Un vendedor llamaba a voces a los transeúntes a su puesto, donde estaba escrito: flores. Ofrecía un amplio surtido de tarjetas de felicitación con ramos de flores dibujados. ¡Sasha recordaba que le habían regalado alguna tarjeta como ésas cuando era niña, pero nunca había visto tantas juntas!
Vio bebés en el pecho de su madre, y niños más grandes, que jugaban con gatos de verdad. Parejitas que se acariciaban con los ojos y otras que lo hacían con las manos.
Los hombres trataban de abordarla. La muchacha habría podido interpretar su atención y su interés como mera manifestación de hospitalidad, o como un intento de venderle alguna cosa. Pero había algo en el tono de su voz que le resultaba incómodo, e incluso le inspiraba asco. ¿Qué querían de ella? ¿Acaso no había allí bastantes mujeres? Había visto verdaderas bellezas. Envueltas en vestidos de colores, se asemejaban a los capullos de flor recién abiertos de las tarjetas de felicitación. Sasha se imaginó que los hombres no hacían otra cosa que burlarse de ella.
Pero ¿acaso podía despertar la curiosidad de un hombre? De pronto, una duda que no había conocido hasta entonces empezó a corroerla. Tal vez lo hubiera entendido todo mal… pero ¿por qué no podían ser las cosas como ella se las imaginaba? Algo en su interior empezó a agitarse dolorosamente, allí, bajo las costillas, en la suave hondonada de su cuerpo… pero aún más hondo. En aquellas regiones cuya existencia había descubierto veinticuatro horas antes.
Para liberarse de su inquietud, paseó de nuevo a lo largo de los puestos. En ellos se encontraban todas las mercancías imaginables: chalecos antibalas y adornos para la casa, vestidos y aparatos. Pero apenas si le interesaban. Su voz interior había dejado en un segundo plano a la bulliciosa muchedumbre, y las estampas que su imaginación estaba dibujando tenían formas más definidas que los seres vivos que la rodeaban.
¿Merecía que arriesgara su vida por ella? ¿Podría condenarlo después de lo que había ocurrido? Y, por encima de todo: ¿Qué sentido podían tener los estúpidos pensamientos de la joven? En esos momentos en los que ya no podía hacer nada por él…
De súbito, antes de que Sasha comprendiera el porqué, desaparecieron todas sus dudas, y su corazón se apaciguó. Escuchó dentro de sí, y oyó… el eco de una melodía lejana, una melodía que venía de fuera y fluía junto al coro de la multitud, sin mezclarse con éste.

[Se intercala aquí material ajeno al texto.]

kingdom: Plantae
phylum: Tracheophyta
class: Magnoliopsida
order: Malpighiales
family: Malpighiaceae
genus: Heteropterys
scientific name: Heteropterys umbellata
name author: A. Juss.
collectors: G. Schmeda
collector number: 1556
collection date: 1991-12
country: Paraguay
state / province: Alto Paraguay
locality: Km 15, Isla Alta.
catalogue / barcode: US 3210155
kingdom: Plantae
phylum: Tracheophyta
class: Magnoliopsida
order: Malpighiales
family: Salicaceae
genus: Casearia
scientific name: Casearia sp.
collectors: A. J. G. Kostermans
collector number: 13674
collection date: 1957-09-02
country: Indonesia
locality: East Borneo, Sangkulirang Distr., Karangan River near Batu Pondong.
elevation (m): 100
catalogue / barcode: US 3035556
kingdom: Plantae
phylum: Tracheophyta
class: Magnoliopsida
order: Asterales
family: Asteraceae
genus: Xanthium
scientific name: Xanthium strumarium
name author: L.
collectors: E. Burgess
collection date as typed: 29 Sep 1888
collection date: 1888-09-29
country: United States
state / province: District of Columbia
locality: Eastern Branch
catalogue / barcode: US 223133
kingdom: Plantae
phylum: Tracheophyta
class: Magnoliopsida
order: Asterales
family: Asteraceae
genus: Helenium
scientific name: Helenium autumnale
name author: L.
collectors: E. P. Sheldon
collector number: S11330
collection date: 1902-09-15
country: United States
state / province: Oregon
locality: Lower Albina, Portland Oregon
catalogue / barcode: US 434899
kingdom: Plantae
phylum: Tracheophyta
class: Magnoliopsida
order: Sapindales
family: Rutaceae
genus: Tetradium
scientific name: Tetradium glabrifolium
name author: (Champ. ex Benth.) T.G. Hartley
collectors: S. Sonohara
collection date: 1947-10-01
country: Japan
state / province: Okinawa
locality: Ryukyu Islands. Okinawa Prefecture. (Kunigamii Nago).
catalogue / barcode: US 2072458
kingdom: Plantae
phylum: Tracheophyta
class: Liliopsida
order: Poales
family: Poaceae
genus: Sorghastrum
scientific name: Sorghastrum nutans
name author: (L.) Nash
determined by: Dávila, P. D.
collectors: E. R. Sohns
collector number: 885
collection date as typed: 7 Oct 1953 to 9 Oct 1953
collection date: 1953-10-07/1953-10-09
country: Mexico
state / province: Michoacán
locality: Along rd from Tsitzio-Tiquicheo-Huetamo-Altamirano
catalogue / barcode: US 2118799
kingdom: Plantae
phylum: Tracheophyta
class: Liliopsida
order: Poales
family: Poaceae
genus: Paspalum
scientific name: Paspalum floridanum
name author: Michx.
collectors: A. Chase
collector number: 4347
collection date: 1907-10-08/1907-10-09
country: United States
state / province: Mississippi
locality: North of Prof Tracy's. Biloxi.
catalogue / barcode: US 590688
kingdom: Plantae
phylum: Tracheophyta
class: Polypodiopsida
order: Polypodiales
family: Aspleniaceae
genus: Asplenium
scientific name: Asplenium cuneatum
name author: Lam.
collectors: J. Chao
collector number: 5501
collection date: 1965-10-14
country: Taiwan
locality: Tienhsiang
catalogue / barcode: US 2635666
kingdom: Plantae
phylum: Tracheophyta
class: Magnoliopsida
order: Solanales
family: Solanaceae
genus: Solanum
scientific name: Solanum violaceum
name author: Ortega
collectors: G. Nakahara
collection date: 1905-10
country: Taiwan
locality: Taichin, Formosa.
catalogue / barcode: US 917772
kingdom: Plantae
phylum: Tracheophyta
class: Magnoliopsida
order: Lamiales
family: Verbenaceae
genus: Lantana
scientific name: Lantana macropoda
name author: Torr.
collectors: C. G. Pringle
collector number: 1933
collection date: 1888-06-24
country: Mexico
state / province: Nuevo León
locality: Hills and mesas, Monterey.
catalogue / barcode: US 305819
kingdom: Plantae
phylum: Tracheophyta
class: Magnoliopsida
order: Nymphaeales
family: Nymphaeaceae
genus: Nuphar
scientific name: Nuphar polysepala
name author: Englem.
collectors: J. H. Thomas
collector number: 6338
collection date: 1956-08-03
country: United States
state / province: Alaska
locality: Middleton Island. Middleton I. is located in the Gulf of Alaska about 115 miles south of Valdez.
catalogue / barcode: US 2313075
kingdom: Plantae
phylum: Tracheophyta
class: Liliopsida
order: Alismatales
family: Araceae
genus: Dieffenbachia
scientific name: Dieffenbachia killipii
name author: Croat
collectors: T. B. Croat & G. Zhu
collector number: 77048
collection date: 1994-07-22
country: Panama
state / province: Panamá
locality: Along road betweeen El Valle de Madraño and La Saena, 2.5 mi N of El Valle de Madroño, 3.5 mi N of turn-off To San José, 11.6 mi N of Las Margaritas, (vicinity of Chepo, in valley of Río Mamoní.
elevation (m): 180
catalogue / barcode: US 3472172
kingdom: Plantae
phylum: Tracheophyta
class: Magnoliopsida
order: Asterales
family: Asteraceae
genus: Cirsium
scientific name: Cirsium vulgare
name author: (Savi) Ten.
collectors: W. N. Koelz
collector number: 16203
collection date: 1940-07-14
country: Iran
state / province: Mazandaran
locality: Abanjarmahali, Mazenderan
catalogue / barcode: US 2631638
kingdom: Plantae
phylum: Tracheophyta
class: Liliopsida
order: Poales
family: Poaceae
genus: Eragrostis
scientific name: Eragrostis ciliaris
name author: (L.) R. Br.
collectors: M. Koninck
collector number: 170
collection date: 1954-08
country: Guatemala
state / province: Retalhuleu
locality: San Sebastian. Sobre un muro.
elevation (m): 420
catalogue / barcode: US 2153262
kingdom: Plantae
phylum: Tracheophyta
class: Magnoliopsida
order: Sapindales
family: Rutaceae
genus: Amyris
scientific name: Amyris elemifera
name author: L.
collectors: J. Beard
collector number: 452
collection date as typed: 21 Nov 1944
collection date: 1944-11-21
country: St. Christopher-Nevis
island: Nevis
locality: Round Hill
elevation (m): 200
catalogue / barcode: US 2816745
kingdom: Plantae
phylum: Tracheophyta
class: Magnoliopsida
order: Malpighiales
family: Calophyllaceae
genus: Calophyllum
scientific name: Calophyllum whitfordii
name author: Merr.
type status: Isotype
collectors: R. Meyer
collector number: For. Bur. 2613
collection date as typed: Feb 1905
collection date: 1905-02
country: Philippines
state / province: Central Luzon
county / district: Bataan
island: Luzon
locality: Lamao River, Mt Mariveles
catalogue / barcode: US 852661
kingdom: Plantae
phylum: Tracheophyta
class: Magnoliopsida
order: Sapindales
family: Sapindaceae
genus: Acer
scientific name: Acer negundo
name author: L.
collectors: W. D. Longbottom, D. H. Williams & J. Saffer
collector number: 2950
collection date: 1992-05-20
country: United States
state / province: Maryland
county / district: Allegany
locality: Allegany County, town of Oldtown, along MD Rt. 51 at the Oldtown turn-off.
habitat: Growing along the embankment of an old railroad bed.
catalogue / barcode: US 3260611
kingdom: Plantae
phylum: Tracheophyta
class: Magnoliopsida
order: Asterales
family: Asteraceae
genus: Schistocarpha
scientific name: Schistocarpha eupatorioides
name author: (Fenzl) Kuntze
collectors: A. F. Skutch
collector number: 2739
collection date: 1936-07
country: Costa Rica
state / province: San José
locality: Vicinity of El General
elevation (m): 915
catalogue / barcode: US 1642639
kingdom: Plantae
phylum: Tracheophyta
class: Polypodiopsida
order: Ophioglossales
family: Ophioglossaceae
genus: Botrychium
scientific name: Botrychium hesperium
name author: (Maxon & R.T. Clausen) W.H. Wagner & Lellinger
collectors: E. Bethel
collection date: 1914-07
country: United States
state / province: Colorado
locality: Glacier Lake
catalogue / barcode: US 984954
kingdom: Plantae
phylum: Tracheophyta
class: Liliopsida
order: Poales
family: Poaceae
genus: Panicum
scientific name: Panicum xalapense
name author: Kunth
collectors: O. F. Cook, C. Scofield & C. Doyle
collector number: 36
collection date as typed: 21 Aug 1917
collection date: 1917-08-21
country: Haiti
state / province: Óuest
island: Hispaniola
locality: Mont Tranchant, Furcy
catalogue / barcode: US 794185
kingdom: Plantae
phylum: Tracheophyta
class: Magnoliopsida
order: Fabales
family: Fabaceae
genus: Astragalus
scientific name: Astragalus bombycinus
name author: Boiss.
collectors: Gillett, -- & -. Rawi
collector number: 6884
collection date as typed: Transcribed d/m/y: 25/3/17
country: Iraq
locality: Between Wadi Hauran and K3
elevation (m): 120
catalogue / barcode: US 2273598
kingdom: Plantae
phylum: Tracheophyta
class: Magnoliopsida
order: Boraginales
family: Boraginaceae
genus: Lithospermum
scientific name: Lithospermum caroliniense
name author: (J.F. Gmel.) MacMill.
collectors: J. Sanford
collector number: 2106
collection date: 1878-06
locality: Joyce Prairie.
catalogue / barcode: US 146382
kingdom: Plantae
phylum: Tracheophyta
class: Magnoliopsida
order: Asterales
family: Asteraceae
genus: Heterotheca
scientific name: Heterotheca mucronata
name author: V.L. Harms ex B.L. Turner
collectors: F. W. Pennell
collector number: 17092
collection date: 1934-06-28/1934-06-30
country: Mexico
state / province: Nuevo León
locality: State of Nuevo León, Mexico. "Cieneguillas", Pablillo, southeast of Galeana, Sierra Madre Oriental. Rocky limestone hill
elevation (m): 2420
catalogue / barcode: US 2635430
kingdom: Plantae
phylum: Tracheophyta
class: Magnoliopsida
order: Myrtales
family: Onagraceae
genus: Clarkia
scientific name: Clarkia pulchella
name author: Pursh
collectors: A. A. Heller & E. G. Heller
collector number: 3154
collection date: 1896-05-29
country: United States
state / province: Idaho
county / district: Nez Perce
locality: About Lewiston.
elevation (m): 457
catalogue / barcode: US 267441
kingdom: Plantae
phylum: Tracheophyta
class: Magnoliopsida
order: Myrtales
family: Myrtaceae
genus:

La música, para Sasha, significaba en primer lugar —como para todo el mundo— las canciones de cuna de su madre. Pero durante muchos años había tenido que contentarse con ellas: su padre no había tenido nunca inclinaciones musicales y cantaba de mala gana. Y, además, no le había gustado nunca recibir a músicos ambulantes y otros saltimbanquis en la Avtozavodskaya. Y los centinelas que graznaban sus canciones militares en torno a las hogueras, unas veces melancólicas, y otras ardientes, no habían logrado nunca afinar de verdad sus guitarras de madera, ni las tensas cuerdas que se hallaban en el interior de Sasha.